Comments and Suggestions for Authors Finding key genes as progression indicators is of great importance. The authors did some analysis using a DNB method to identify the key genes and also developed a risk prediction model with these key genes. My comments to improve the manuscript:   Major: 1. Page 4, session 2.1, all functions mean? Where do the “FindNeighbors”, “FindClusters” functions come from? 2. Page 7, sesision 3.1, 23,987 cells from 6 samples? How many cells from each sample? From Figure 2B, it seems patient 6 has a lot of more cells than other patients? 3. Page 4, which package did the authors use to identify DEGs for bulk RNA-seq? 4. Improve the language 5. Use the full names for  all the abbreviations when they appear the first time such as MFUZZ (session 2.9), CM (session 2.1, page 4), NEPC (session 2.1, page 4) 6. Page 9, how was the developmental trajectory constructed? 7. Page 11, I am not sure if I understand section 3.2. The authors claimed that the DNB module of 32 genes have a greater expression level than genes in other epithelial cell subgroups (Figure 4F). From what I can see in Figure 4F, it’s state S2 with greater expression than other states. I don’t know what other epithelial cell subgroups refer here. 8.Figure 4G, 4H, and 4I, different states have different patterns. Did the authors make conclusions based on state S2 for section 3.2? 9. It’s very difficult to see the texts in Figure 4 and Figure 5, Figure 6A and 6B, Figure 8.   Minor: Page 6, session 2.10, it should be “gene Expi” refers to the gene expression level. Not “I” refers to the gene expression level. Comments on the Quality of English Language

Quite poor English in many places. Some examples:

1. In the abstract, "By combining single-cell RNA sequence and bulk RNA sequence data in we identified a set of DNBs", bulk RNA sequence data in what?

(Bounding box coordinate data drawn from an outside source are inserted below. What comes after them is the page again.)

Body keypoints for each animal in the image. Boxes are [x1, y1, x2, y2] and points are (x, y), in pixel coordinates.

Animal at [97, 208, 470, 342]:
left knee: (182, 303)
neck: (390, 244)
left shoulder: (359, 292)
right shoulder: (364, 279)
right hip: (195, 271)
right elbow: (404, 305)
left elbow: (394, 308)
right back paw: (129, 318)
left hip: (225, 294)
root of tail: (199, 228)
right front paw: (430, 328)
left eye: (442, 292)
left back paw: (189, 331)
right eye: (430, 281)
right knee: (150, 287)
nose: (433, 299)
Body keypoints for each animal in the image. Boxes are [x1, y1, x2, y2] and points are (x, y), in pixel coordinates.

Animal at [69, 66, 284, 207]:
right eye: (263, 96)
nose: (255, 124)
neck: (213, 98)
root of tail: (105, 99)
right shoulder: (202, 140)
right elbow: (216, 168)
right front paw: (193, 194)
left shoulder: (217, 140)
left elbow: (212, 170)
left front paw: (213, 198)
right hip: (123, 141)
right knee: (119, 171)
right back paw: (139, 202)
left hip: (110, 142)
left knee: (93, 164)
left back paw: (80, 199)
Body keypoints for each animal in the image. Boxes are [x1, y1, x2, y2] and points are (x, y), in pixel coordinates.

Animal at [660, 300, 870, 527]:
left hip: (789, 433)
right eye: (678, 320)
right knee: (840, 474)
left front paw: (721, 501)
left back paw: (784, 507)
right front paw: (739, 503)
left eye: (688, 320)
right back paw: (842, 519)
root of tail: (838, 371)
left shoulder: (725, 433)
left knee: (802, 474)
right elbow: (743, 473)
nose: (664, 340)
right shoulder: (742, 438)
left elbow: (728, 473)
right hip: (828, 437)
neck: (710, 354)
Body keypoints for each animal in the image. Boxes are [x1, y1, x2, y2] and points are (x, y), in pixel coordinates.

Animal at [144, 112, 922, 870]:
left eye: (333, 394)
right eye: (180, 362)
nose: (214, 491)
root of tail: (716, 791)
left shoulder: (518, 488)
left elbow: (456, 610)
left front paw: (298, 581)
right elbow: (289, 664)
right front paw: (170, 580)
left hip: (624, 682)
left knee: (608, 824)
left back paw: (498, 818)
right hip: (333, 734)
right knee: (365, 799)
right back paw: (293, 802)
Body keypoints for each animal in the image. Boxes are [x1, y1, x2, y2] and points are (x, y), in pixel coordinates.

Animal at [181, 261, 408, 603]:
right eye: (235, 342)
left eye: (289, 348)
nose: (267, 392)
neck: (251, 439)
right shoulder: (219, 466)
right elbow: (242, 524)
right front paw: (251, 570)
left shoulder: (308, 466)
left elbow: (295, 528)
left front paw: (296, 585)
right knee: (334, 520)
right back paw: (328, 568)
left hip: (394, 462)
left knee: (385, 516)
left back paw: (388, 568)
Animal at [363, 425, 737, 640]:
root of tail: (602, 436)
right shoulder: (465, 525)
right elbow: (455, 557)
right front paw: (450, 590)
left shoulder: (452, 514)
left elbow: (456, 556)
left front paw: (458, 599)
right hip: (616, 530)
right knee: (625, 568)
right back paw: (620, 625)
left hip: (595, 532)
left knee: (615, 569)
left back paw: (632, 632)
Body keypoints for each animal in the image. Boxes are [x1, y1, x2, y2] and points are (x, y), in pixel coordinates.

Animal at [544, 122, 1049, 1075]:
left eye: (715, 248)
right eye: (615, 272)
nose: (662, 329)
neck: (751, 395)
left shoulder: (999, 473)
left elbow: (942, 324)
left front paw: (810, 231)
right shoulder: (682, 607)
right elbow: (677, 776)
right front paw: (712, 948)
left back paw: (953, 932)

2. page 11, "it was discovered that all genes in the module have a greater expression level than did genes in other epithelial cell subgroups (Figure 4F)."

 

Reviewer 3 Report

Comments and Suggestions for Authors

Dear authors,

 

Identifying key genes as progression indicators of prostate cancer with castration resistance based on dynamic network biomarker algorithm and weighted gene correlation network analysis by Liu et al demonstrate the Dynamic network biomarker (DNB) method and weighted gene co-expression network analysis (WGCNA) to identify key genes associated with progression to castration-resistant state in prostate cancer via the integration of single-cell and bulk RNA sequencing data. Based on the gene expression profiles of CRPC in the GEO dataset, the DNB method was used to clarify the condition of epithelial cells and find out the most significant transition signal DNB modules and genes included. Authors calculated gene modules associated with the clinical phenotype stage based on WGCNA. The results of nomograms, calibration plots, and ROC curves confirmed the good prognostic accuracy of risk prediction model. By combining single-cell RNA sequence and bulk RNA sequence data in we identified a set of DNBs, whose roles involved in androgen-associated activities indicated the signals of prostate cancer cell transition from androgen dependent state to a castration-resistant state. In addition, a risk prediction model including the risk score of 4 key genes (SCD, NARS2, ALDH1A1, and NFXL1) and other clinical pathological characteristics was constructed and verified to be able to reasonably predict the prognosis of patients receiving ADT. In summary, 4 key genes from DNBs were identified as potential diagnostic markers for patients treated with ADT and a risk score-based nomogram will facilitate precise prognosis prediction and individualized therapeutic interventions of CRPC. This is an interesting study; however; it needs additional data to make the manuscript stronger.

 

Major Comments:

1. Authors could validate these four genes SCD, NARS2, ALDH1A1, and NFXL1 in CRPC patients’ samples at least by PCR.
2. All the 4-genes are transcript level; however, these need to be validated in CRPC (C4-2 ) cell lines with antibody
3. Please take care of iThenticate report (35%) should be less.